Library Extension 3.The next step, library extension, involves examining all triplets of sequences. –Residues that pair up in all three have their weights increased by the lesser of the two pair scores. –Residues that match differently in the two pairs being joined to form a triplet do not have their weights increased. –Thus, residues that consistently match up end up with very high weights. This is what is meant by consistency-based scoring. 4.After this, the weighted set of aligned residues is subjected to a progressive alignment equivalent to ClustalW. –Once a gap is created, it remains in all further alignments –Separate gap penalties aren’t needed: already incorporated into the library extension process.

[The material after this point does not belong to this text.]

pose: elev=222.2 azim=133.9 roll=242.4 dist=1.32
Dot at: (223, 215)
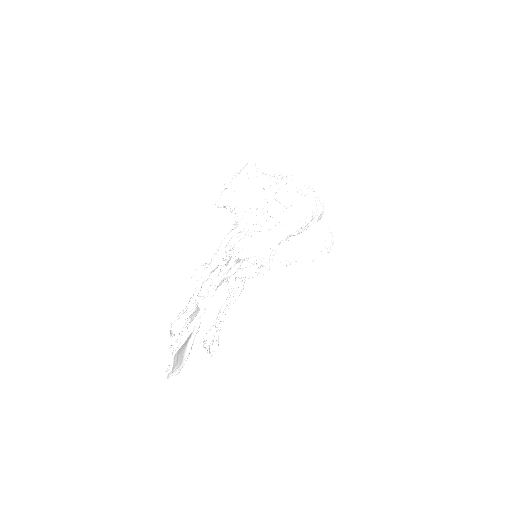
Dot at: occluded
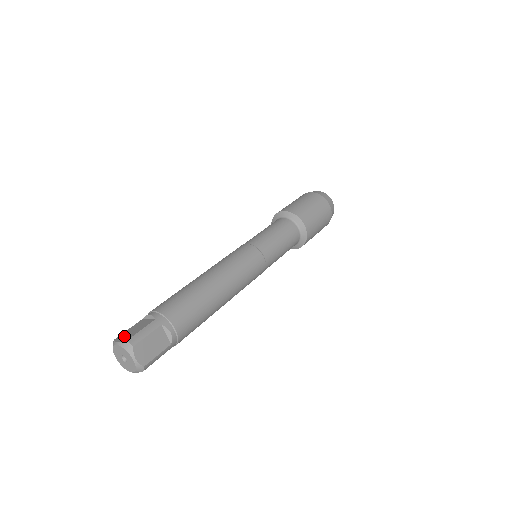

Library Extension Example The scores are pairwise: the percentage of identical amino acids for all positions with an amino acid in both sequences

Example Pairwise scores. Every aligned pair of amino acids gets an initial score equal to the percentage of identity between the aligned sequences. –Sequences x and y aligned as a pair gives 88% identity. –Sequences x and v aligned as pairs gives 77% identity (because LAST and VERY are aligned but not identical). –Sequences v and y are 100% identical, because VERY in sequence v is a gap in sequence y. –Sequences x and z, and y and z, are 100% identical, although mostly gaps. Sequences x and y are then aligned through all other sequences: v and z in this case When the x-v-y triplet is assembled, every aligned pair in x and y gets its weight increased by the minimum of the two pair scores (77 here). –This includes GARFIELD THE FAT CAT, but not VERY or the S in “FAST” because they aren’t aligned. Similarly, when x, z, and y are aligned together, all matching pairs in x and y are increased by 100 (the minimum of the x-z and y-z scores). –This only increases the score for THE FAT CAT Note that LAST FAT in sequence x matches FAST CAT in y, but it matches VERY FAST in v, and ---- FAT in z. This results in two possible matches for these residues, and lower scores for both –These matches are thus less reliable than other parts of the x-y alignment.

Some Numbers xTHELASTFA-TCAT yTHEFASTCA-T--- x-y score xTHELASTFA-TCAT VTHEVERYFASTCAT YTHE----FASTCAT New score xTHELASTFA-TCAT zTHE----FA-TCAT yTHE----FASTCAT Final score

Further... There are many more multiple alignment algorithms.